_To-do item 1_: Copy the data visualization records below line for line, leaving out the pictures.

_Extracted text_:
------------------------------
Spent very little time learning Veena but I remember playing this one and even singing this one. Even now I do sing it and i remember playing this was fun in teens. Along with ‘Varasiva palam, valli lolam’, ‘Santhatham pahimam’ etc. Now I’ve totally forgotten all that. Literally I am digging back black & white memories from 80s. An entirely painful period it was, probably therefore music except for popular filmy got totally erased out of my system. I do play in my mind a few geethams still. Never a keen music student. Mostly in those days all neighbourhood kids learnt everything in evening classes after school. I was one such routine music student that’s all. As destiny would have it, wherever i went controversy courted that place. My veena teacher was a widow in middle-age who was barred from family for marrying (out of love) her same gotra (or first) cousin. They were outcasts. Mami was a graded AIR artiste, They had no relatives both sides so i was kind of very close to their family. Two people with nobody. I had to stop my lessons as even paying veena tuition fee was proving to be difficult for me.

Did not learn vocal at all but did somewhat in an informal way with my Slokam mami. She was also a widow well into her 60s or 70s perhaps. I remember her longest and blackest hair touching floor but she was bedridden from her 16th year when arthritis struck. She had already lost her husband and was with a newborn child. Her tragic story used to stun me in those days until my own mother happened. She taught us children slokas and vocal carnatic for free mainly to pass time. I could then recite chapters of Bhagvad Gita etc. After her passing, I again lost touch with everything. I for onething remember all but chose to forget Gita. What psychological reason, I don’t know.
------------------------------
_To-do item 2_: In the memoir about learning music, why did the writer have to stop veena lessons?

[Data visualization images]
------------------------------
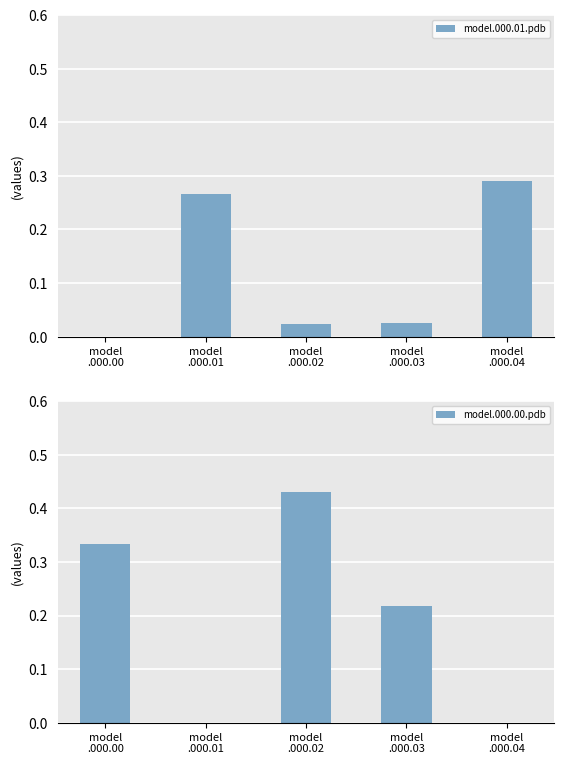

Which has a higher value, model
.000.03 or model
.000.00?

model
.000.03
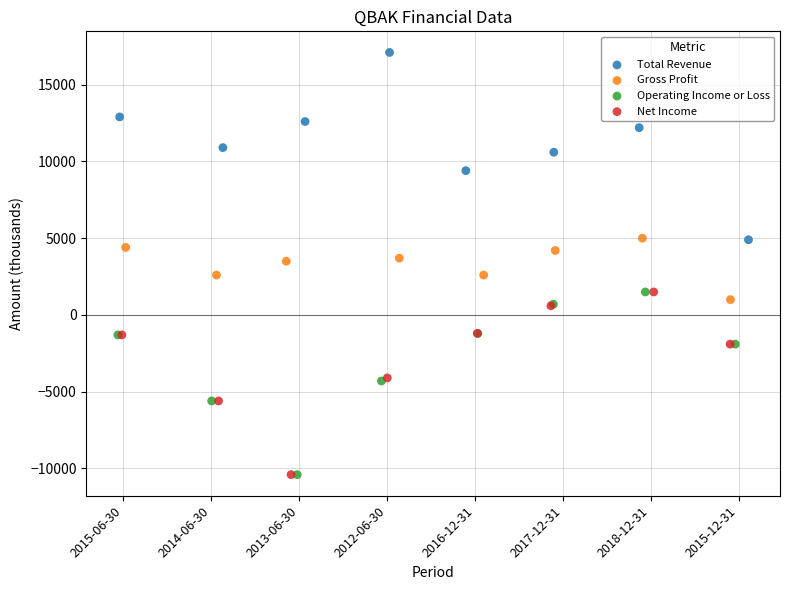

Which series reaches the maximum Y coordinate?

Total Revenue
------------------------------
_Response area 1_:
Which has a higher value, model
.000.03 or model
.000.00?

model
.000.03

Which series reaches the maximum Y coordinate?

Total Revenue

_Response area 2_: Paying the veena tuition fee was proving difficult.